Randy Buckner

Randy Buckner
Psychiatric Neuroimaging, Psychology and of Neuroscience, Harvard University, Massachusetts General Hospital, Howard Hughes Medical Institute
Cambridge, USA

Speaker of Workshop 2

Will talk about: Linking the Human Connectome to the Genome: Informatics and Computational Approaches

Bio sketch:

Randy L. Buckner is Professor of Psychology and of Neuroscience at Harvard University and affiliated with the Center for Brain Science.  He is also the Director for Psychiatric Neuroimaging Research at the Massachusetts General Hospital.  He received his B.A. degree in psychology and his M.A. and Ph.D. degrees in psychology and neuroscience from Washington University under the direction of Steven Petersen.

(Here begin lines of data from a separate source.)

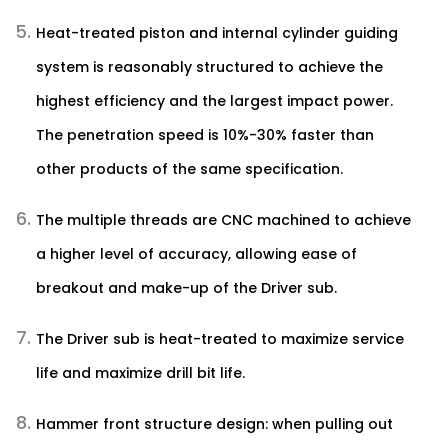
Heat-treated piston and internal cylinder guiding
system is reasonably structured to achieve the
highest efficiency and the largest impact power.
The penetration speed is 10%-30% faster than
other products of the same specification.
The multiple threads are CNC machined to achieve
a higher level of accuracy, allowing ease of
breakout and make-up of the Driver sub.
The Driver sub is heat-treated to maximize service
life and maximize drill bit life.
Hammer front structure design: when pulling out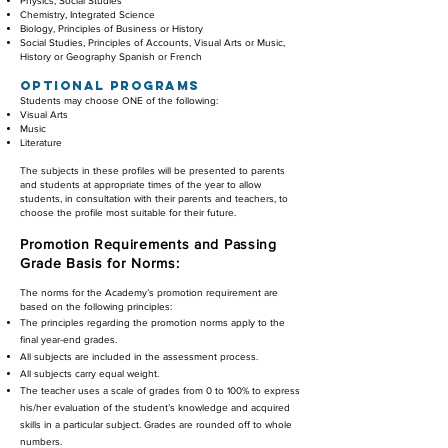
Physics, Social Studies
Chemistry, Integrated Science
Biology, Principles of Business or History
Social Studies, Principles of Accounts, Visual Arts or Music
,
History or Geography Spanish or French
OPTIONAL PROGRAMS
Students may choose ONE of the following:
Visual Arts
Music
Literature
The subjects in these profiles will be presented to parents
and students at appropriate times of the year to allow
students, in consultation with their parents and teachers, to
choose the profile most suitable for their future.
Promotion Requirements and Passing
Grade
Basis for Norms:
The norms for the Academy’s promotion requirement are
based on the following principles:
The principles regarding the promotion norms apply to the
final year-end grades.
All subjects are included in the assessment process.
All subjects carry equal weight.
The teacher uses a scale of grades from 0 to 100% to express
his/her evaluation of the student’s knowledge and acquired
skills in a particular subject. Grades are rounded off to whole
numbers.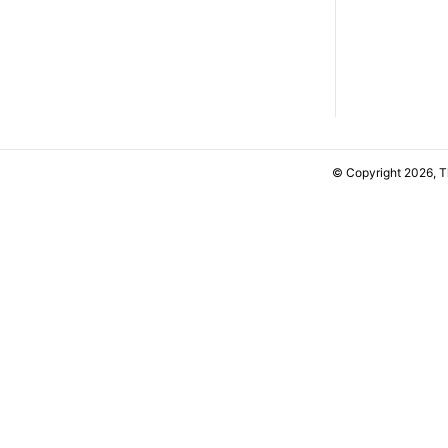
© Copyright 2026,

He trained with Bruce Rosen as a postdoctoral fellow and then Instructor of Radiology at Harvard Medical School, where he pioneered new functional MRI methods to study human memory.  Over the past decade his work has expanded to include studies of Alzheimer's disease and neuropsychiatric illness. Professor Buckner has published over 100 scientific articles and chapters.  He has received many awards including the Wiley Young Investigator Award from the Organization of Human Brain Mapping, the Young Investigator Award from the Cognitive Neuroscience Society, and the 2007 Troland Research Award from the National Academy of Sciences.  Professor Buckner has been an investigator with the Howard Hughes Medical Institute since 2000.

Talk abstract:

Information processing in the brain is accomplished by interactions among large-scale brain systems. Distinct areas possess specialized microarchitecture, anatomic connectivity, and functional response properties. At the broadest level, information processing in the cerebral cortex arises from this large array of specialized areas and how they interact to transform and propagate information. In this talk I will present a series of recent studies that have identified distinct large-scale brain systems in the human and dissociated their functional properties. I will illustrate how properties of these pathways, and broad connectivity patterns across the cortex, can be measured efficiently in thousands of individual subjects and linked to genetic variation. The goal of this developing work is to build a resource to explore the genetic bases of individual differences in brain architecture that are relevant to normal variation and psychiatric illness.